Earl Ofari Hutchinson

Yet another study has confirmed that the death penalty is riddled with racial bias. A federal study ordered by Attorney General Janet Reno found that blacks make-up nearly half of those condemned to death by federal courts. Whites make-up about one-quarter, and Latinos one fifth of those slapped with death sentences. Though no federal death sentence has been carried out since 1963, the ranks of those on federal death rows are growing, and most of them are minority. At present two-thirds of the 21 prisoners under federal death sentence are black or Latino.
There's also the real danger that convicted murderer Juan Raul Garza could be the first since 1963 to be executed. Clinton gave him a reprieve in August in order to use revised Justice Department procedures to appeal for presidential clemency. He's not likely to give him another. The only hope for Garza and the other condemned men on federal death rows is a moratorium. Wisconsin Senator Russ Feingold and Illinois Congressman Jesse Jackson, Jr. have also introduced legislation in Congress for a national moratorium. Polls now show that more Americans than in the past decade oppose capital punishment, and a majority say that DNA testing should be available to all prisoners. Yet even with the smoking gun proof that the death penalty is a virtual legal racial license there's hardly any certainty that Clinton will halt federal executions.

There's even less reason to expect the Republican-controlled Congress to back Jackson and Feingold's bill. There are two disturbing reasons why they are scare to take action on the death penalty. One is publicly stated: fear of crime. Even though crime figures are way down, the fear of crime isn't. That fear is fueled by high-profile shooting rampages, a crime-gorged media that stuffs the public with mega-doses of crime and violence stories, politicians who pander to crime fears to get votes, and a Supreme Court that still flatly rejects any reconsideration of the death penalty.

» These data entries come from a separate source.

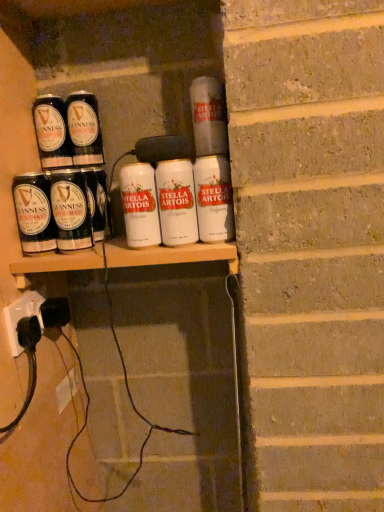
Question: From a real-world perspective, is white matte tin can at upper center, the seventh tin can positioned from the left, below white matte tin can at center, which ranks as the fourth tin can in right-to-left order?

Choices:
 (A) yes
 (B) no

Answer: (B)

Question: Is the position of white matte tin can at upper center, the second tin can viewed from the right, more distant than that of white matte tin can at center, the fifth tin can when ordered from left to right?

Choices:
 (A) yes
 (B) no

Answer: (B)

Question: Is white matte tin can at upper center, the second tin can viewed from the right, wider than white matte tin can at center, which ranks as the fourth tin can in right-to-left order?

Choices:
 (A) no
 (B) yes

Answer: (B)

Question: Is white matte tin can at upper center, the second tin can viewed from the right, bigger than white matte tin can at center, which ranks as the fourth tin can in right-to-left order?

Choices:
 (A) no
 (B) yes

Answer: (A)

Question: From the image's perspective, is white matte tin can at upper center, the second tin can viewed from the right, beneath white matte tin can at center, which ranks as the fourth tin can in right-to-left order?

Choices:
 (A) yes
 (B) no

Answer: (B)

Question: Choose the correct answer: Is matte black guinness can at upper left, arranged as the 1th tin can when viewed from the left, inside white plastic socket at lower left or outside it?

Choices:
 (A) inside
 (B) outside

Answer: (B)

Question: Considering the relative positions of matte black guinness can at upper left, placed as the 8th tin can when sorted from right to left, and white plastic socket at lower left in the image provided, is matte black guinness can at upper left, placed as the 8th tin can when sorted from right to left, to the left or to the right of white plastic socket at lower left?

Choices:
 (A) right
 (B) left

Answer: (A)

Question: From the image's perspective, is matte black guinness can at upper left, placed as the 8th tin can when sorted from right to left, above or below white plastic socket at lower left?

Choices:
 (A) below
 (B) above

Answer: (B)

Question: In terms of height, does matte black guinness can at upper left, placed as the 8th tin can when sorted from right to left, look taller or shorter compared to white plastic socket at lower left?

Choices:
 (A) short
 (B) tall

Answer: (B)

Question: Visually, is white matte stella artois can at center, the 1th tin can positioned from the right, positioned to the left or to the right of shiny black can at left, positioned as the 5th tin can in right-to-left order?

Choices:
 (A) left
 (B) right

Answer: (B)

Question: From the image's perspective, is white matte stella artois can at center, the eighth tin can when ordered from left to right, located above or below shiny black can at left, placed as the fourth tin can when sorted from left to right?

Choices:
 (A) above
 (B) below

Answer: (B)

Question: Is white matte stella artois can at center, the 1th tin can positioned from the right, situated inside shiny black can at left, placed as the fourth tin can when sorted from left to right, or outside?

Choices:
 (A) inside
 (B) outside

Answer: (B)

Question: From a real-world perspective, is white matte stella artois can at center, the 1th tin can positioned from the right, positioned above or below shiny black can at left, positioned as the 5th tin can in right-to-left order?

Choices:
 (A) below
 (B) above

Answer: (A)

Question: Is matte black can at left, which is the 3th tin can in left-to-right order, to the left or to the right of matte black guinness can at upper left, arranged as the 1th tin can when viewed from the left, in the image?

Choices:
 (A) right
 (B) left

Answer: (A)

Question: Looking at their shapes, would you say matte black can at left, which is the 3th tin can in left-to-right order, is wider or thinner than matte black guinness can at upper left, placed as the 8th tin can when sorted from right to left?

Choices:
 (A) thin
 (B) wide

Answer: (A)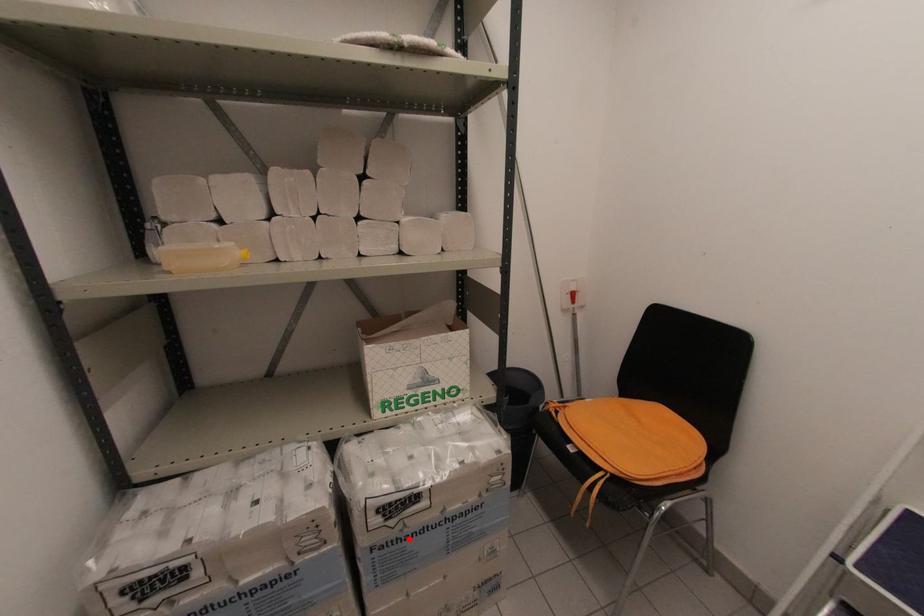
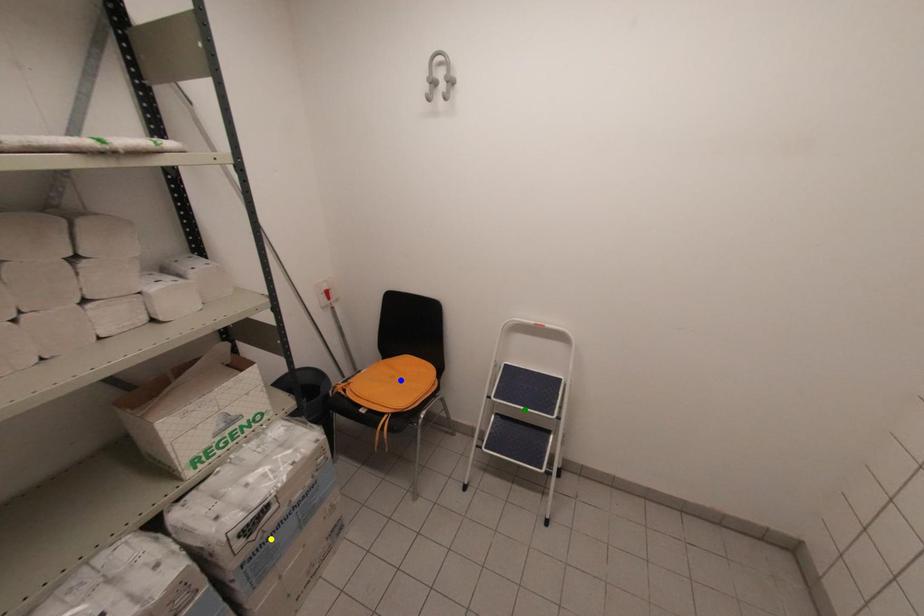
Question: I am providing you with two images of the same scene from different viewpoints. A red point is marked on the first image. You are given multiple points on the second image. Which spot in image 2 lines up with the point in image 1?

Choices:
 (A) blue point
 (B) yellow point
 (C) green point

Answer: (B)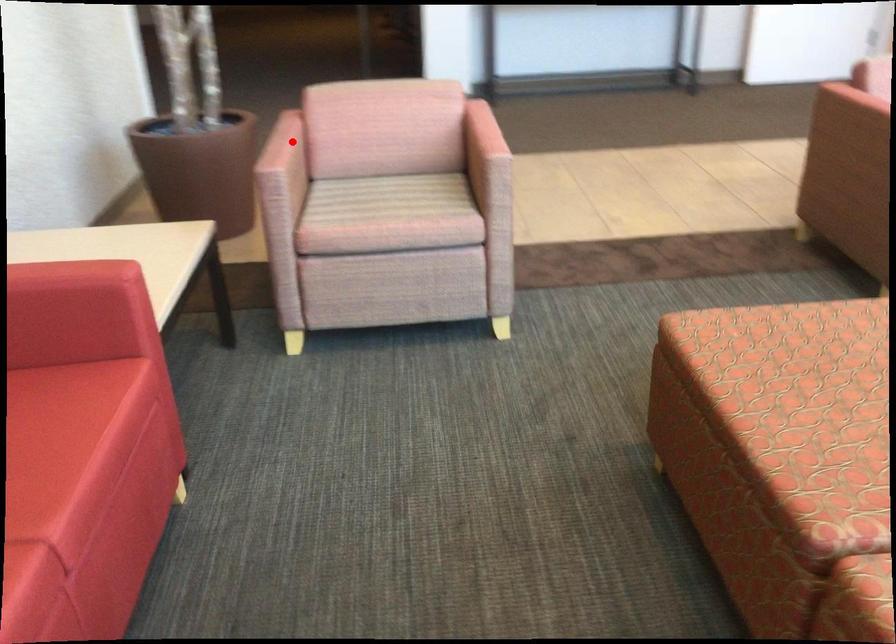
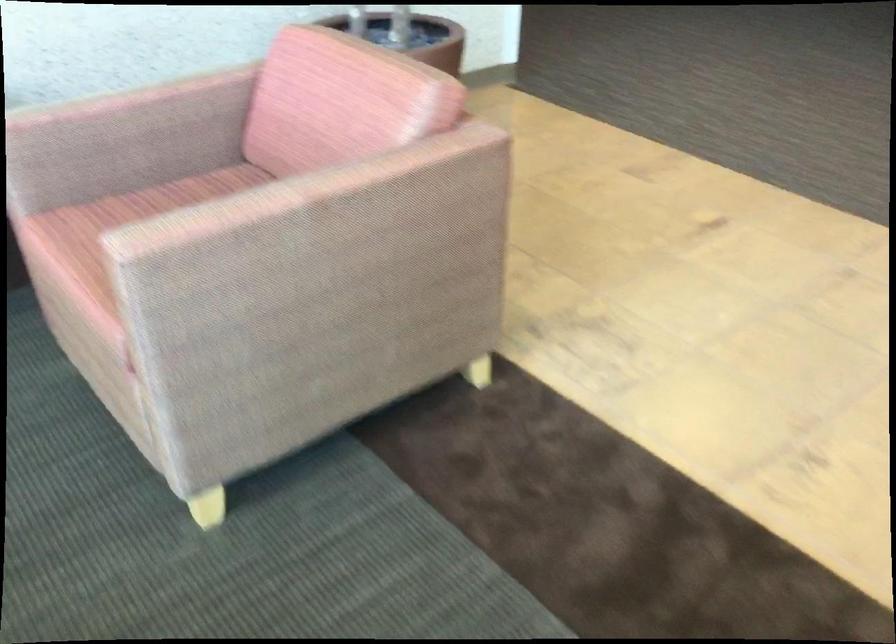
Find the pixel in the second image that matches the highlighted location in the first image.

(121, 98)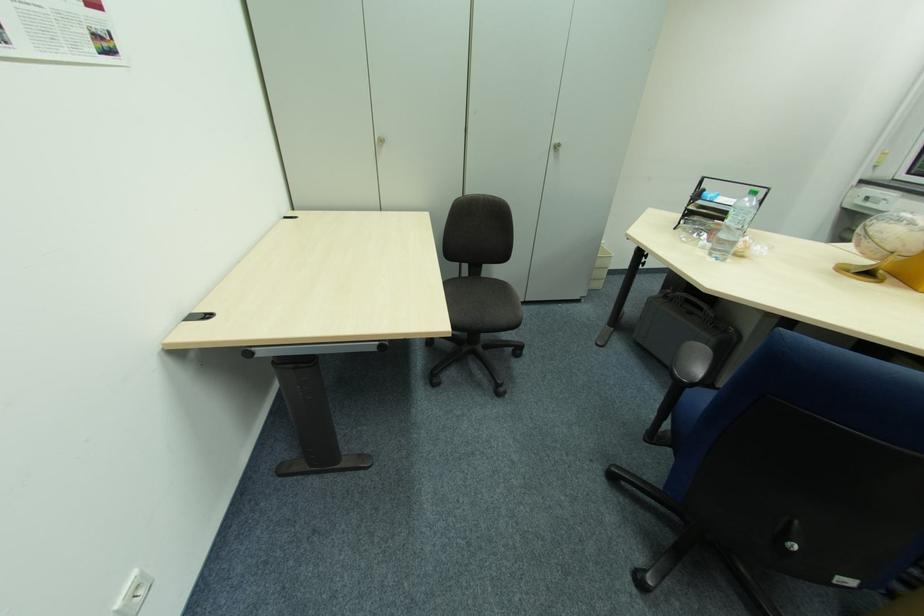
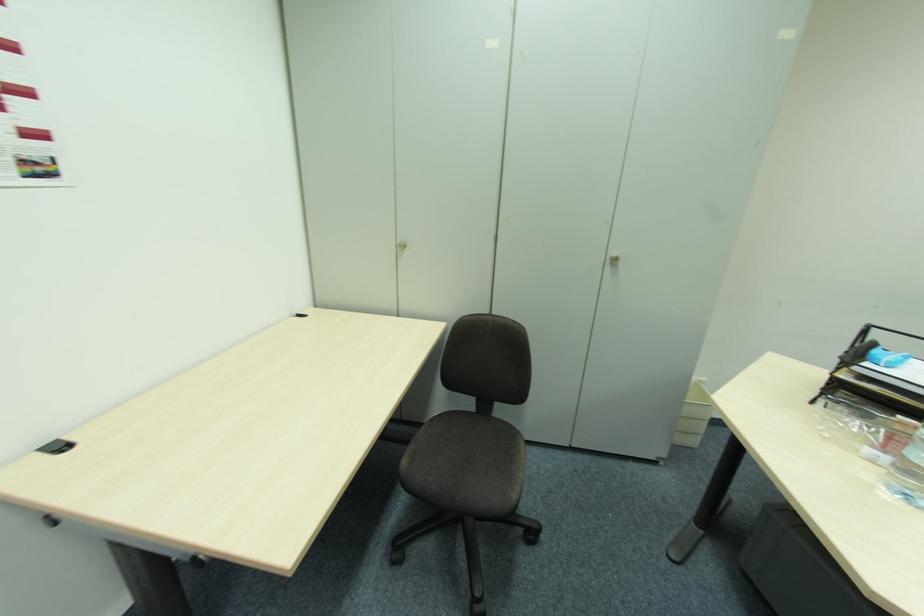
Question: The camera is either moving clockwise (left) or counter-clockwise (right) around the object. The first image is from the beginning of the video and the second image is from the end. Is the camera moving left or right when shooting the video?

Choices:
 (A) Left
 (B) Right

Answer: (B)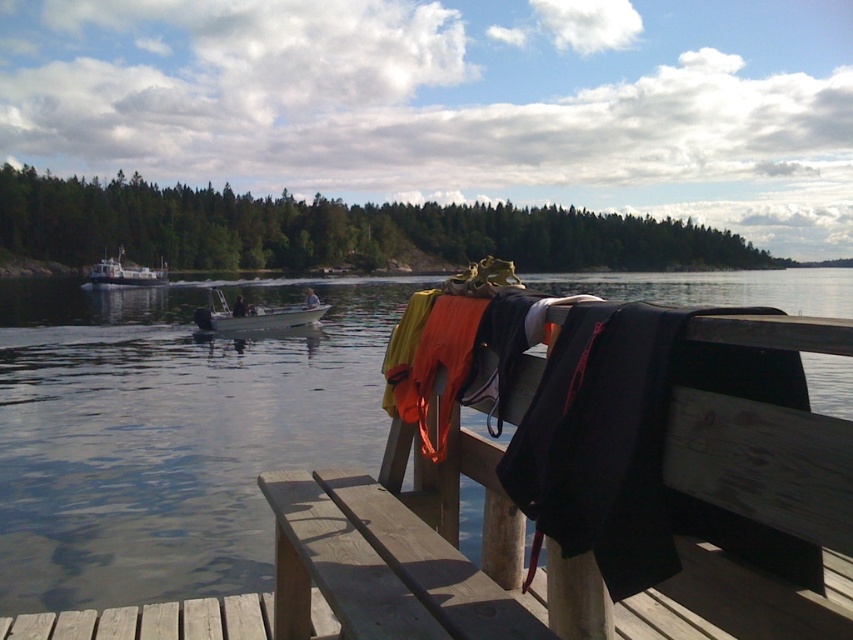
You are standing on the wooden dock and want to retrieve the white plastic boat at center. The smooth water at dock center is between you and the boat. Can you reach the boat without stepping into the water?

The smooth water at dock center is closer to the viewer than the white plastic boat at center, so the boat is further away. Since the water is in between, you would need to step onto the water to reach it, which isn

You are standing on the wooden dock and want to check the water level relative to the boat. Which object, the smooth water at dock center or the white plastic boat at left, is higher in elevation?

The smooth water at dock center is taller than the white plastic boat at left, so the smooth water at dock center is higher in elevation.

You are standing at the point marked as point (166, 435) and want to walk to the wooden bench with a dark jacket. Is the path clear? Please explain.

The point (166, 435) corresponds to smooth water at dock center. The wooden bench with a dark jacket is on the dock. Since the dock is a solid structure, you can walk from the water point to the bench along the dock without obstacles.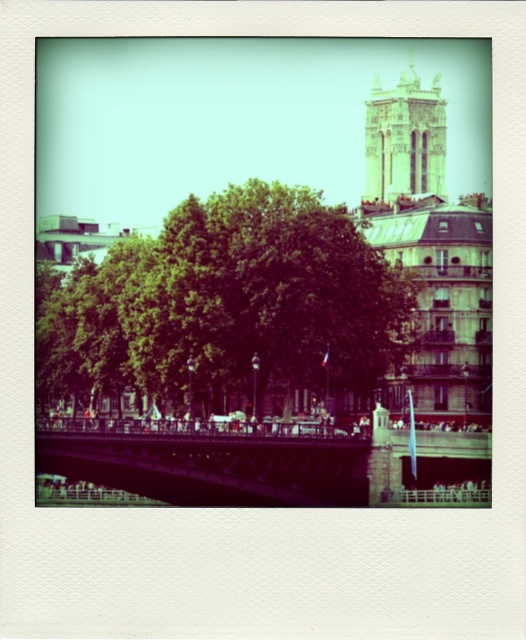
Question: Is the position of green leafy tree at center less distant than that of metallic bridge at center?

Choices:
 (A) no
 (B) yes

Answer: (A)

Question: Among these objects, which one is farthest from the camera?

Choices:
 (A) golden stone bell tower at upper right
 (B) green leafy tree at center
 (C) metallic bridge at center

Answer: (A)

Question: Can you confirm if green leafy tree at center is wider than golden stone bell tower at upper right?

Choices:
 (A) yes
 (B) no

Answer: (A)

Question: Among these objects, which one is farthest from the camera?

Choices:
 (A) metallic bridge at center
 (B) green leafy tree at center

Answer: (B)

Question: Can you confirm if green leafy tree at center is wider than golden stone bell tower at upper right?

Choices:
 (A) yes
 (B) no

Answer: (A)

Question: Which object is closer to the camera taking this photo?

Choices:
 (A) golden stone bell tower at upper right
 (B) green leafy tree at center
 (C) metallic bridge at center

Answer: (C)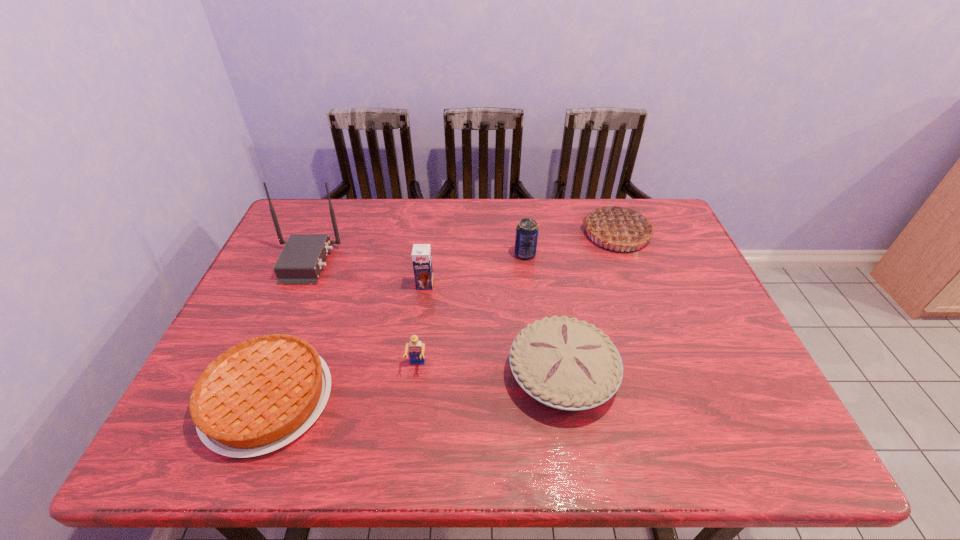
Select which pie appears as the second closest to the tallest object. Please provide its 2D coordinates. Your answer should be formatted as a tuple, i.e. [(x, y)], where the tuple contains the x and y coordinates of a point satisfying the conditions above.

[(566, 364)]

Where is `free location that satisfies the following two spatial constraints: 1. on the back side of the second pie from left to right; 2. on the back of the router to connect cables`? This screenshot has height=540, width=960. free location that satisfies the following two spatial constraints: 1. on the back side of the second pie from left to right; 2. on the back of the router to connect cables is located at coordinates (544, 262).

Where is `free spot that satisfies the following two spatial constraints: 1. on the back of the second shortest pie to connect cables; 2. on the right side of the tallest object`? This screenshot has height=540, width=960. free spot that satisfies the following two spatial constraints: 1. on the back of the second shortest pie to connect cables; 2. on the right side of the tallest object is located at coordinates (257, 374).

The other far more frightening reason why the death penalty is still alive and well is privately whispered: race. The death penalty has always been white America's ultimate legal weapon against black men accused of violent acts (mostly against whites). According to the NAACP Legal Defense Fund which has meticulously tracked the obscene racial disparity in the death penalty for decades, between 1930 and 1996, more than half of all those executed have been African-Americans. When the crime (or accusation) is rape, the death penalty has almost always been exclusively reserved for blacks. Of the 453 men executed for rape since 1930, 405 have been black. Nearly all of them were executed in the South. They were arrested and convicted on the flimsiest evidence, usually no more than the word of a white woman. At the same time, not one white man received the death penalty for raping a black woman. There is no official record in any Southern state of a black man ever being executed for raping a black woman. The victims of all but 44 of the blacks executed in the South from 1930 through 1984 were white. Not much has changed over the years. A black is still eleven times more likely to get the death penalty then a white when the victim is white. At present nearly half of those currently sitting on the nation's death rows are black. And that number has remained steady for three decades. The only real change in the top heavy racial make-up of death row prisoners is the jump in the number of Latinos awaiting execution. In Texas and California, the runaway leaders in the number of prisoners on death row, a significant number of the condemned are Latinos. A recent report from the Leadership Council on Civil Rights revealed that Latinos have outstripped blacks as the fastest growing imprisoned group in America. The same glaring racial bias that insures many black men wind up on death row also ensnares Latinos.

The federal study is welcome news to those who have long rightly contended that the death penalty is a terribly racially warped punishment reserved for blacks and Latinos. The ball is squarely in Clinton and Congress's court. They should heed the study, do the legally and morally right thing, and get the federal government out of the death penalty business. And they should do it now.